▶ [TEXT]
# Virtual MIDI patchbay and filter (alternative to Bome) ?



## Fredeke (May 3, 2019)

Yo

Does anyone have a virtual MIDI patch bay to recommend ?
I'd like to route some ports to some others from inside the computer (which is Win10).
If it does merges, it's even better.

I'm currently using Bome's MIDI Translator, but it's a bugbag and I'm fed up with it.

In fact, the translator thing (= filtering or modifying MIDI messages on the fly) is a needed feature too, but maybe it will take another app for that. It's ok if one app doesn't do it all.

If it's free, it's great. Otherwise, it's ok too.


----------



## Dewdman42 (May 4, 2019)

http://en.soundigy.com/midipatchbay.php


----------



## Fredeke (May 4, 2019)

Dewdman42 said:


> http://en.soundigy.com/midipatchbay.php


Looks good. I'll check it out. And it's free 

I see they also make a MIDI Processor, which should cover the other half of my needs, and a MIDI Lab, which is kind of both a Patchbay and a Processor in modular form.
Those are not free though, but Soundigy looks like a small company from Poland making useful products that you'd want to support. I'll definitely check out the demos.


----------



## Dewdman42 (May 4, 2019)

There are other things out there too keep googling for free stuff first


----------



## Dewdman42 (May 4, 2019)

I've been on mac for a while so I haven't really been following what is available for PC...but here are some old favorites that might do what you need to do. what do you need to do anyway?

http://www.bewaryprods.com/software/products/TransMIDIfier/index.html

http://www.midiox.com

https://www.yofiel.com/downloads/audio-apps/midi-patchbay-for-windows-10

http://www.hermannseib.com/vsthost.htm - This one is a VST host, but you could put VST midi plugins inside that do whatever you want

https://www.osar.fr/protoplug/ - put inside VST host above to script anything you want

https://mountainutilities.eu/miditools



On mac the two biggies that I know about to do this sort of thing are:

http://www.bewaryprods.com/software/products/TransMIDIfier/index.html

http://www.subtlesoft.square7.net/MidiPipe.html


----------



## soundigy (Jun 24, 2019)

▶ [SOURCE MATERIAL]

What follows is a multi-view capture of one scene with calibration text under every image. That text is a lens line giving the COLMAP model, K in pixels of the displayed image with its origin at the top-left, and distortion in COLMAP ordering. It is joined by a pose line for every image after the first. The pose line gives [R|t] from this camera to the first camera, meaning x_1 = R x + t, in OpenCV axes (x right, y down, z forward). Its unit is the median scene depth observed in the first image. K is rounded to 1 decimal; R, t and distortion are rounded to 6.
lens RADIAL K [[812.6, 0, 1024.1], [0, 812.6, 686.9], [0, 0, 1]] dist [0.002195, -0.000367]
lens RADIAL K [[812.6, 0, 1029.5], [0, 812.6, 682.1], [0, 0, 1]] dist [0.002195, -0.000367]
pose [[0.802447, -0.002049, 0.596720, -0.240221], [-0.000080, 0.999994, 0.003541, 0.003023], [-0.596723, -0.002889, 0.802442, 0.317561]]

...

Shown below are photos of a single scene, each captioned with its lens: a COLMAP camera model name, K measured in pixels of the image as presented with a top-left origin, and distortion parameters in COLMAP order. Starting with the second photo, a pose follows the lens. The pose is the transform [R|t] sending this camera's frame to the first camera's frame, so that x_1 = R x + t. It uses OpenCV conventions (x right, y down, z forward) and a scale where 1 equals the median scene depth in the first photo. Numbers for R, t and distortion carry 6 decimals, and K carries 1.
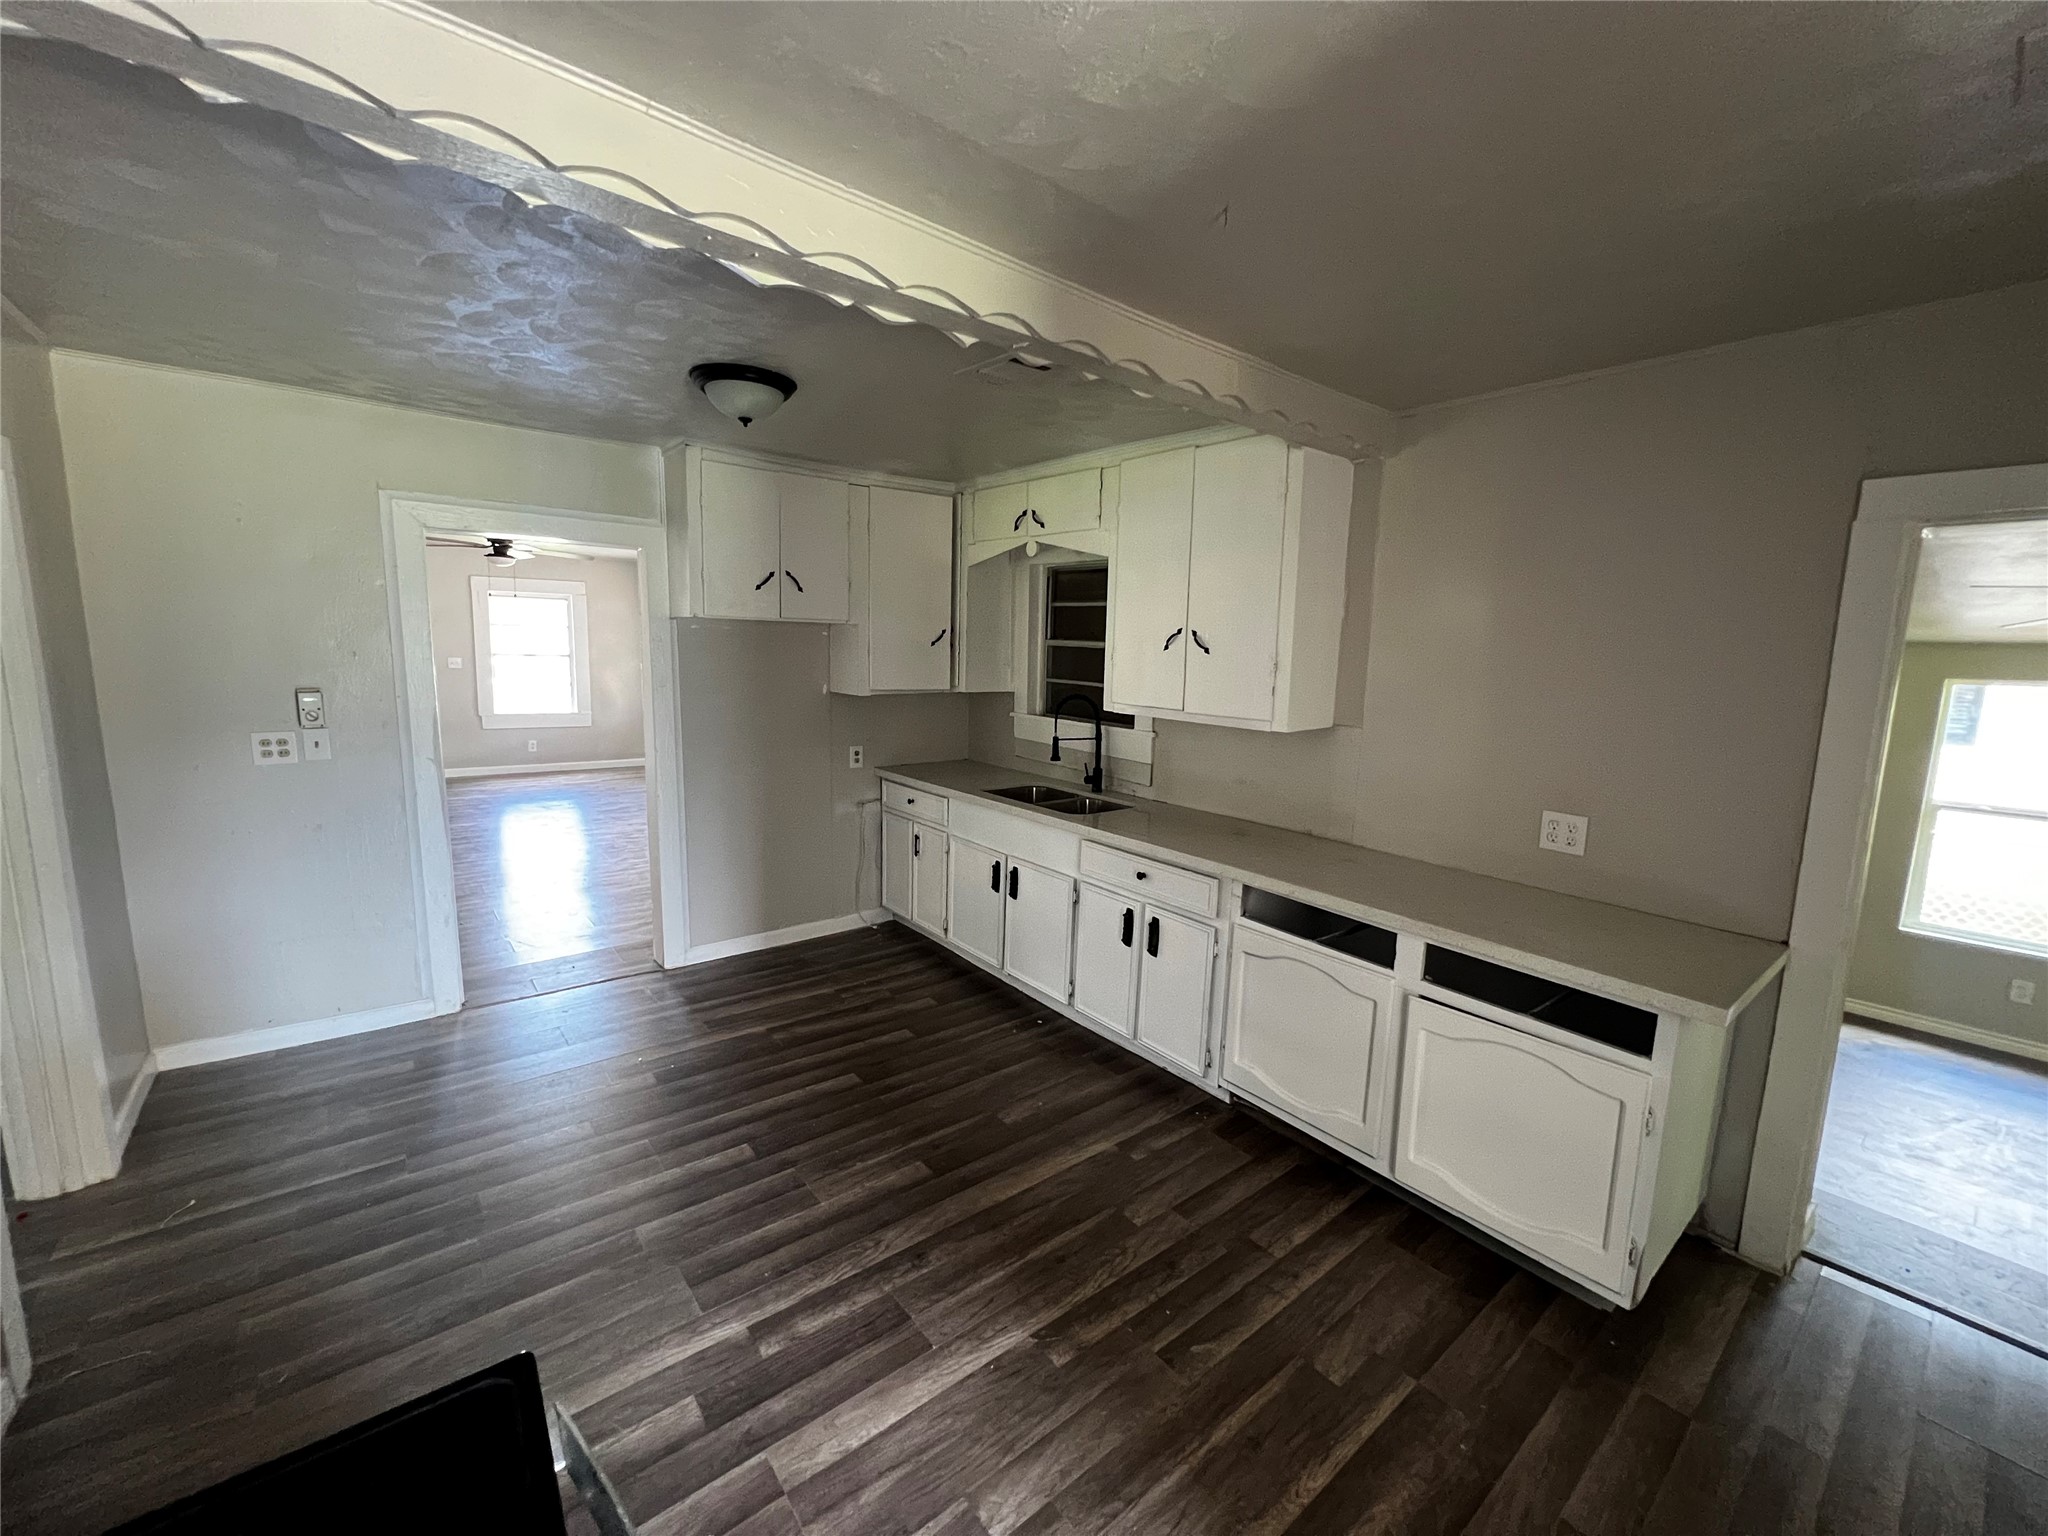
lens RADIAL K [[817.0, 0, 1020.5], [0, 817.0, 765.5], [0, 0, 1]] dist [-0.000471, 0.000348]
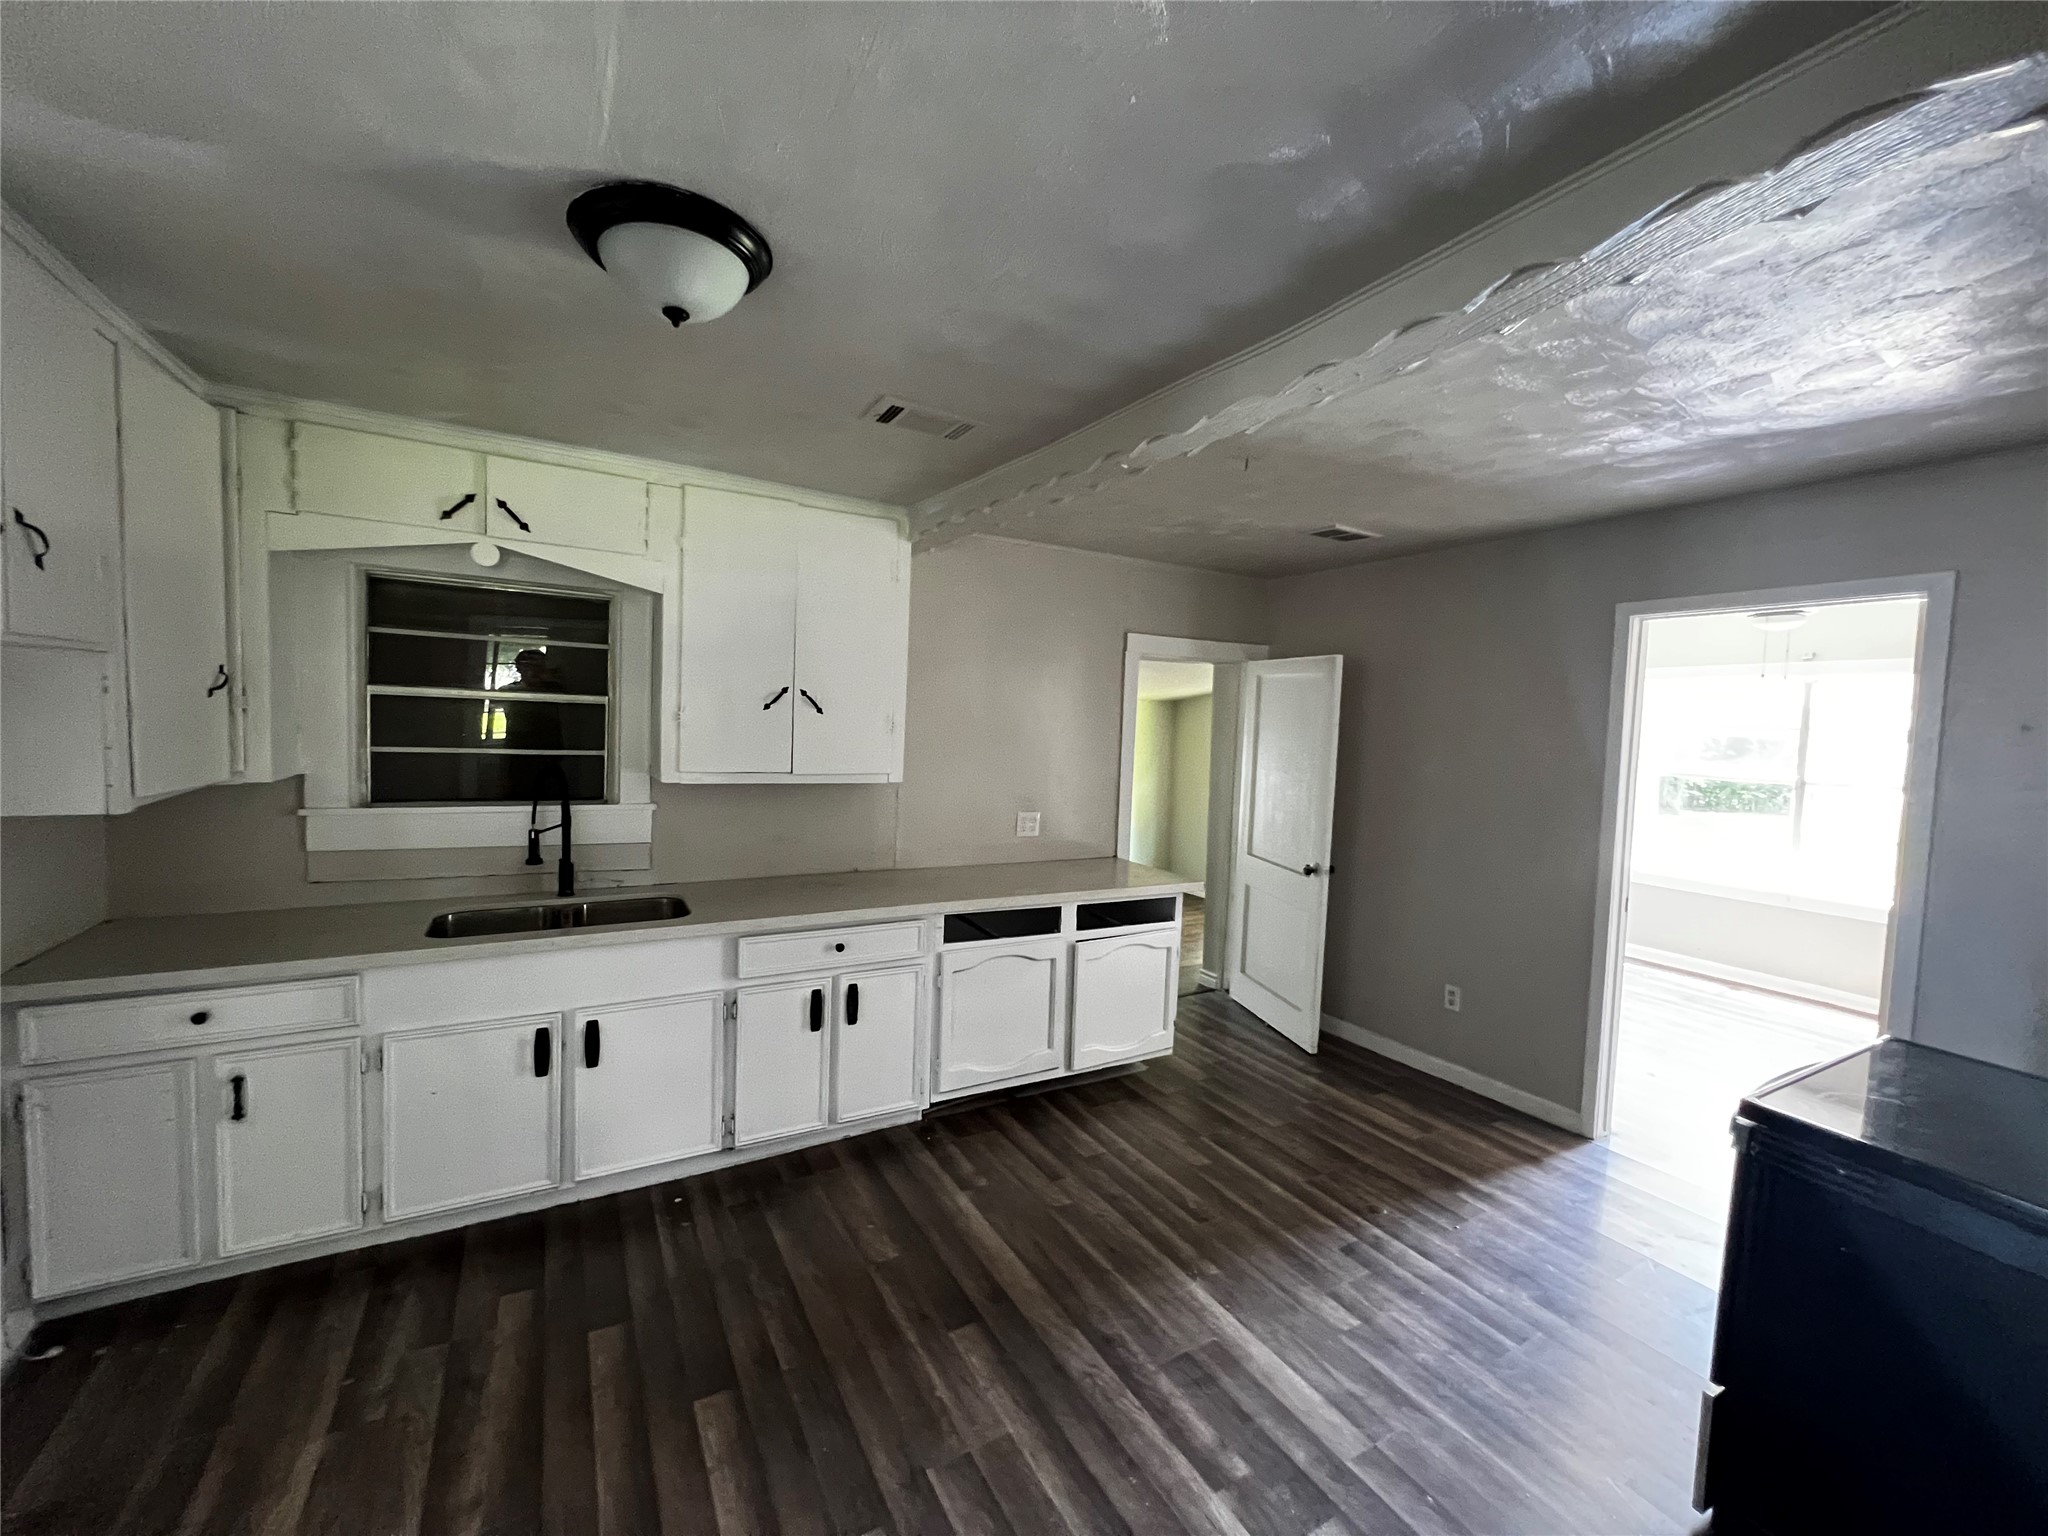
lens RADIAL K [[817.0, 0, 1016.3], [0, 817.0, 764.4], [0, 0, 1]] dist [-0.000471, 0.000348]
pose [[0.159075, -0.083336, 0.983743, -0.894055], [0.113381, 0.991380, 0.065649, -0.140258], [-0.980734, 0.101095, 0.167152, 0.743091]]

* * *

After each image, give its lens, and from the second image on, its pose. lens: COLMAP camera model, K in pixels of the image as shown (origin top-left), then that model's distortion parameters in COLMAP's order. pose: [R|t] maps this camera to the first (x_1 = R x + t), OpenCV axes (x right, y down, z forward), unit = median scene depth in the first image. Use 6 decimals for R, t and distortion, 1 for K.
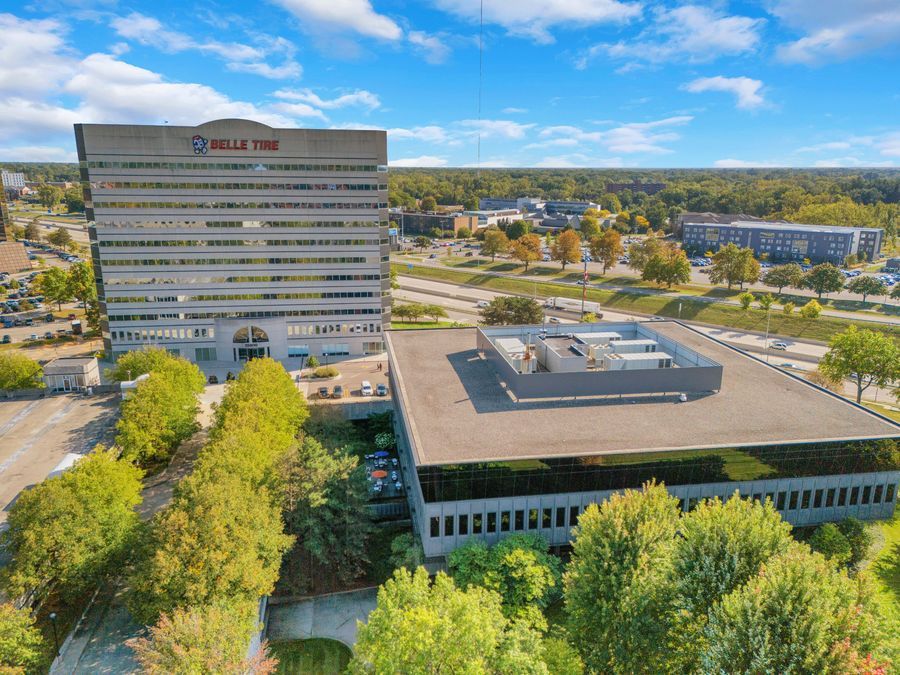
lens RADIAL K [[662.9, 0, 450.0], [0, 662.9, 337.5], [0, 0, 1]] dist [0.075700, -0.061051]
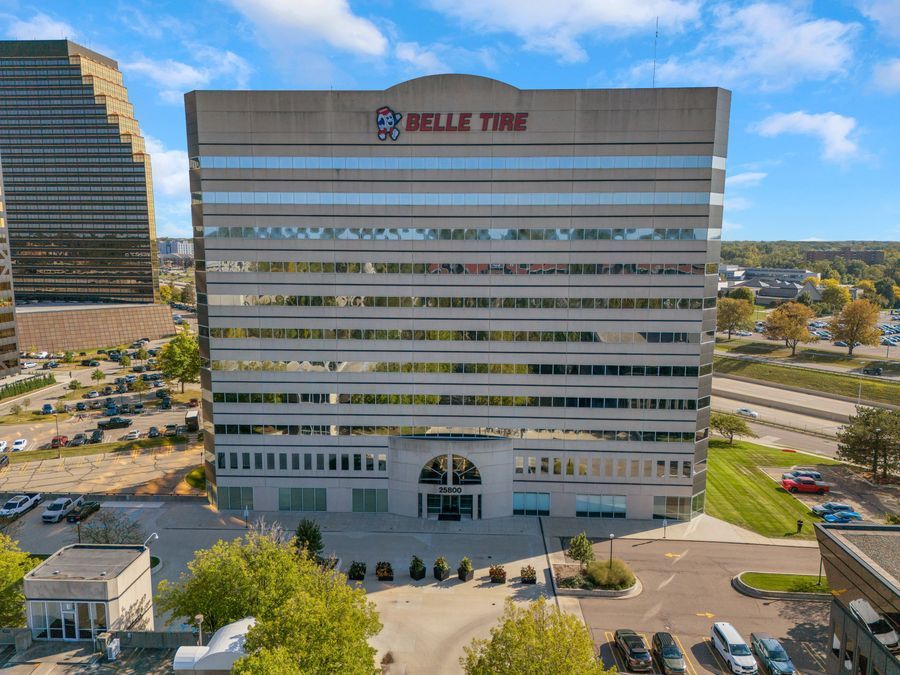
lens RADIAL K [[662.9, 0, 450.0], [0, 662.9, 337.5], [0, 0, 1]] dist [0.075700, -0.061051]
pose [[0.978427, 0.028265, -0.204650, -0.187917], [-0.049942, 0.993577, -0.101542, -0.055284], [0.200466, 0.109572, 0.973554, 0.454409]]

▶ [TASK 1] Can you write out the MIDI patchbay thread from "I see they also" to "out the demos."?
▶ [TASK 2] How would you extend the MIDI patchbay thread, carrying on from its final line?
The entries are separate material, unrelated to the MIDI patchbay thread.

▶ [ANSWER 1]
I see they also make a MIDI Processor, which should cover the other half of my needs, and a MIDI Lab, which is kind of both a Patchbay and a Processor in modular form.
Those are not free though, but Soundigy looks like a small company from Poland making useful products that you'd want to support. I'll definitely check out the demos.

▶ [ANSWER 2]
Hi guys,

I can help with Soundigy products (as I'm the owner). MIDI Lab is in an early stage and there are still maaany features that I want to add and the UI definitely needs some tweaks (however the processing engine is stable and working without issues), though I would love to hear from You what can be done/changed to fit Your needs. If needed, I can provide some licenses for the MIDI Processor / MIDI Lab free of charge (especially if You can provide some feedback about using these apps).

Thanks,
Peter


----------



## Fredeke (Jun 25, 2019)

Sorry guys I've been away from the thread. However I am reinstalling my workstation from scratch, so I'm back on the lookout for a solution.



Dewdman42 said:


> what do you need to do anyway?





soundigy said:


> I can help with Soundigy products (as I'm the owner). MIDI Lab is in an early stage and there are still maaany features that I want to add and the UI definitely needs some tweaks (however the processing engine is stable and working without issues), though I would love to hear from You what can be done/changed to fit Your needs. If needed, I can provide some licenses for the MIDI Processor / MIDI Lab free of charge (especially if You can provide some feedback about using these apps).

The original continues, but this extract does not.